Вероятно, базары и коллективы изображают будущее, которое в конечном счете является диалектическим историческим результатом текущей ситуации. Но история не является замкнутой диалектикой, закрытой изолированной системой, а включает в себя субъекты, которые в определенной степени сделали свой выбор…

 Источник

ПРИМЕЧАНИЯ

[1] Автор отсылает к статье на сайте Barikat.gr об инциденте в области Неа Манолада на полуострове Пелопоннес (Греция) и к собственой статье о положении в Архангелос ном Пелла. В Маноладе четверо пакистанских рабочих были обстреляны своими землевладельцами/работодателями, когда потребовали выплаты зарплат. Владельцы отказались, потому что рабочие были нелегальными иммигрантами. Многие источники тогда указывали на то, что собственники были связаны с ультра-националистической партией «Золотая Заря». Новость об инциденте в Манолада на русском на сайте [mpst.org]. Пелла же является номом, в котором живет большое количество албанских и македонских мигрантов, находящихся в тяжелых, антисанитарных условиях.

назад

[2] Очевидно, что здесь вместе критикуются коллективистский альтернативный бизнес, экономика солидарности и т.д., которые могут отличаться между собой, хотя необходимо их критиковать, беря по отдельности. Но здесь они критикуются вместе не просто так, а потому, что, несмотря на все их различия, они имеют нечто общее в своем идеологическом стержне: мнение, что возможен параллельный мир за пределами капитала, куда капитал не достает, и, возможно, что подобные действия по всему миру могли бы быть противодействующей капиталу силой.

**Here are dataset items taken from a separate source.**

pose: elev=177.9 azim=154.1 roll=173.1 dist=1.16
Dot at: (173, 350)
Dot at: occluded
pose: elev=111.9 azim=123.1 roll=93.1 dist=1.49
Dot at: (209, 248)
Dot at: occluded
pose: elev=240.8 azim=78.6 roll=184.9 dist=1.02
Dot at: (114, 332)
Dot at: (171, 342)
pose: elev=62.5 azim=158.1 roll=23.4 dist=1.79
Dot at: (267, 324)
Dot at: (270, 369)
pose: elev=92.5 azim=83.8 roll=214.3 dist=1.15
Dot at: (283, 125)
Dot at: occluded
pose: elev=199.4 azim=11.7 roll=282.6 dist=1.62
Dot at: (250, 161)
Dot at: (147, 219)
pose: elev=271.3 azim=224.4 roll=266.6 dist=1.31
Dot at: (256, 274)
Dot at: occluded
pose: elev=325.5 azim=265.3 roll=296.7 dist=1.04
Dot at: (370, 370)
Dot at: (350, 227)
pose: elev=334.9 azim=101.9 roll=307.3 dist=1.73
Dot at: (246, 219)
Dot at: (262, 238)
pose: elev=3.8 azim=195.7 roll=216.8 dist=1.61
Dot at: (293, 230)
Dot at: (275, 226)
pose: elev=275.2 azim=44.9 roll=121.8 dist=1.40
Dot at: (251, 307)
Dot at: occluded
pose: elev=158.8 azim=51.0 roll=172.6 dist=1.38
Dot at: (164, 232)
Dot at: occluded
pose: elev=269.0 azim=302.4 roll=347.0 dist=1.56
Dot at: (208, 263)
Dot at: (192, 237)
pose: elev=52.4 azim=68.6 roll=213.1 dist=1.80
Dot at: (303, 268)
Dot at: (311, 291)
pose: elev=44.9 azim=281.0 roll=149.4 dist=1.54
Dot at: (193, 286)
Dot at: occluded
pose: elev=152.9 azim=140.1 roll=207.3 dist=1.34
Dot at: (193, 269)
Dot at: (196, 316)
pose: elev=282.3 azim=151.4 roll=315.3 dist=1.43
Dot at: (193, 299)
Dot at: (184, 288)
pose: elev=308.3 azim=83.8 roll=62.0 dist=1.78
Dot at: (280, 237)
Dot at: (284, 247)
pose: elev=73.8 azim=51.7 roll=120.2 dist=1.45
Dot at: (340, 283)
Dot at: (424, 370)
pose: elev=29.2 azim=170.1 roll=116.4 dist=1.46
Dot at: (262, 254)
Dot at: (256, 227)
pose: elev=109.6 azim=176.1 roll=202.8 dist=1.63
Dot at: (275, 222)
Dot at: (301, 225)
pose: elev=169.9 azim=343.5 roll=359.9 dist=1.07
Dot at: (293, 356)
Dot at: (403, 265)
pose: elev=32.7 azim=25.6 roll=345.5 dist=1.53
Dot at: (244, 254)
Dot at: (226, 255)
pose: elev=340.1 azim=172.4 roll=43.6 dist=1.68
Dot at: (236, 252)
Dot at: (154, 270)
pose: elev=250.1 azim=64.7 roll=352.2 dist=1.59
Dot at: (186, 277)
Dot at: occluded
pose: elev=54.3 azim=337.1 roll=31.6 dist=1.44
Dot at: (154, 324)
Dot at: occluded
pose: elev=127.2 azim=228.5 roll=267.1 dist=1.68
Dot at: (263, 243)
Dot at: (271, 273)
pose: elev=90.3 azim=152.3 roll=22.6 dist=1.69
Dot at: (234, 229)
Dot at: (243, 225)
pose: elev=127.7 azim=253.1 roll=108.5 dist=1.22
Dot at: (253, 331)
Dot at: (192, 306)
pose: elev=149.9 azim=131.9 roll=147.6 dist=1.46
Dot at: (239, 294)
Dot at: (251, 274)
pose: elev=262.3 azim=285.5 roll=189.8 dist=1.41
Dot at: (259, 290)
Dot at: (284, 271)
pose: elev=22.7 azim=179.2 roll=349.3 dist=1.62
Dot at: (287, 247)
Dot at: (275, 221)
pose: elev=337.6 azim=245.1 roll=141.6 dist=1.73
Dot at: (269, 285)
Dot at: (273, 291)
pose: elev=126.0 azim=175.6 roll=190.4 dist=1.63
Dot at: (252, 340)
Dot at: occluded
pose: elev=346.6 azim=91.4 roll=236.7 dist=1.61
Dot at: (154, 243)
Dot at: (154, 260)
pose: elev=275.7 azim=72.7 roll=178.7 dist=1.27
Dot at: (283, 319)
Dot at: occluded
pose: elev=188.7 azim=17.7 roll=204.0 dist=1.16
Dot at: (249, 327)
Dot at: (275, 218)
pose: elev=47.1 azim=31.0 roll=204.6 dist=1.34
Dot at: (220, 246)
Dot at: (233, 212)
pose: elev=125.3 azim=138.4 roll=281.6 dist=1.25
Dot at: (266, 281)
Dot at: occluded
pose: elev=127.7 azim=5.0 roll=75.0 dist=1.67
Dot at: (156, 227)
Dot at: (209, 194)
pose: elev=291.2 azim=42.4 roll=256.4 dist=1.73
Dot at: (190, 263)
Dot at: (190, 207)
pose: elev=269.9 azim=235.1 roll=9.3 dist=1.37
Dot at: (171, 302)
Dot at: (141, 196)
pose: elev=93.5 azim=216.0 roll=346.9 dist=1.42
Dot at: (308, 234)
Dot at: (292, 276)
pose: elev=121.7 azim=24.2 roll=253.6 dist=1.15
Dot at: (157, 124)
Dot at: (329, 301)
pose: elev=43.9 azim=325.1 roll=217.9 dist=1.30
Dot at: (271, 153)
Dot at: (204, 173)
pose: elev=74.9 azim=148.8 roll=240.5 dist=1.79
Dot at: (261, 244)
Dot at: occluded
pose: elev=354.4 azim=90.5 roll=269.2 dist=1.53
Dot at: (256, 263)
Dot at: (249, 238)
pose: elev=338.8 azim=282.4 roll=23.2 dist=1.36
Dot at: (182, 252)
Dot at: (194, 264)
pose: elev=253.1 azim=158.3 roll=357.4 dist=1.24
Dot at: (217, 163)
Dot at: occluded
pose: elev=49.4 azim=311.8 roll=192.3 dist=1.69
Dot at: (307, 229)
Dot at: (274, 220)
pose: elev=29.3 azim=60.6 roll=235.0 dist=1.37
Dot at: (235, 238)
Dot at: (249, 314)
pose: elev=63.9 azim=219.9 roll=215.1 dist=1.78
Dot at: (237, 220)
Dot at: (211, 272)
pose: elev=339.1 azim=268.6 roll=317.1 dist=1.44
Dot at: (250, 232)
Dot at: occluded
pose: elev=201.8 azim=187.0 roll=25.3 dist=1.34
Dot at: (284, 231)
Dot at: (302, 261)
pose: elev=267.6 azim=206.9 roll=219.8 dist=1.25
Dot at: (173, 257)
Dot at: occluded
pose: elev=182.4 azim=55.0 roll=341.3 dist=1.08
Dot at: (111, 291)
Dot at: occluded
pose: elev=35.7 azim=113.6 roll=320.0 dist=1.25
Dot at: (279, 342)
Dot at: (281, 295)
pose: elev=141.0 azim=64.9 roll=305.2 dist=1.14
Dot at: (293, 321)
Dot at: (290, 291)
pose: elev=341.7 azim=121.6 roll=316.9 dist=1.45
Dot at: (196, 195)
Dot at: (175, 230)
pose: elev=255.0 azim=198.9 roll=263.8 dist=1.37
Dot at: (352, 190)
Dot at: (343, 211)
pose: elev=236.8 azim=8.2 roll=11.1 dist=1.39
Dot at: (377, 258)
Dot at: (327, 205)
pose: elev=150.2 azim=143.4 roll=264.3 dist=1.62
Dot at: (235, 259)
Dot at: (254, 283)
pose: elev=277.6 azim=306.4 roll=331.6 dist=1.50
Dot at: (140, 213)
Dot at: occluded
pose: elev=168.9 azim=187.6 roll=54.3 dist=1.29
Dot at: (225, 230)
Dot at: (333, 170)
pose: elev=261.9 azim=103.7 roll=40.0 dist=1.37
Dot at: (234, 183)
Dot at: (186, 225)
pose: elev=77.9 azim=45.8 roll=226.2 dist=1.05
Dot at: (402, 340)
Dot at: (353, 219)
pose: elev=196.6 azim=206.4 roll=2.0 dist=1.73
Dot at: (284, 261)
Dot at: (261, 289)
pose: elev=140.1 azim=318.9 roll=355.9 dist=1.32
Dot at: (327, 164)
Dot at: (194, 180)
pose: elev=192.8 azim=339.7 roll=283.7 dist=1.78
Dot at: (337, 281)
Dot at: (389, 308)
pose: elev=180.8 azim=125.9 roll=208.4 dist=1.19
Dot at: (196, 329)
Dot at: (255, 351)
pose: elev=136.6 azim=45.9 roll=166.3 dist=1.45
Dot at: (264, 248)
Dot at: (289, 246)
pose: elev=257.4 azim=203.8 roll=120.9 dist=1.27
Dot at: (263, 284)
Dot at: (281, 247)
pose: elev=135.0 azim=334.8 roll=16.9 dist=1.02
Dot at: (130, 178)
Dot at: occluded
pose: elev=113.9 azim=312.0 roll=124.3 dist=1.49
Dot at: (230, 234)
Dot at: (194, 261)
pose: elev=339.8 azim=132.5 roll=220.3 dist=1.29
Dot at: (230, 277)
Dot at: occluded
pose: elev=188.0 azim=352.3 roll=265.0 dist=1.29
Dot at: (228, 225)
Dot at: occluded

Это понимание совершенно ошибочно. Капитал отделяет человеческую жизнь только по форме, но не по содержанию. Содержанием везде и всегда является стоимость, даже там, где она не появляется в традиционном виде в качестве товара или денег. В капитализме материальные индивиды живут порознь, в отдельных сферах социальной практики, но остаются теми же индивидами. Стоимость как социальное отношение и практика не может быть частичной, стоимость существует только в качестве обобщенного отношения, отличительной чертой является то, что стоимость устанавливается как общественное обобщение. Придерживаясь вышеупомянутого, мы понимаем, что восприятие обеих моделей — коллективной экономики и экономики солидарности — не может работать как сила, противодействующая капиталу в капиталистическом обществе. Если бы это было так, то первым антикапиталистическим убежищем была бы семья, потому что на первый взгляд она не принадлежит капиталу, между ее членами нет товарных отношений. Но это не так, семья с ее гендерными ролями и т.д. работает как неоплачиваемое воспроизводство особого товара — рабочей силы, и такое выживание зависит от способности эффективно продавать этот товар. Общины и экономика солидарности — не более, чем отдельные области и пространственно-временные модели в пределах капиталистических общественных отношений, где сам капитал непосредственно не отвечает за воспроизводство рабочей силы, но делает это опосредованно, через другой полюс отношений капитала — рабочих, обеспечивающих собственное воспроизводство.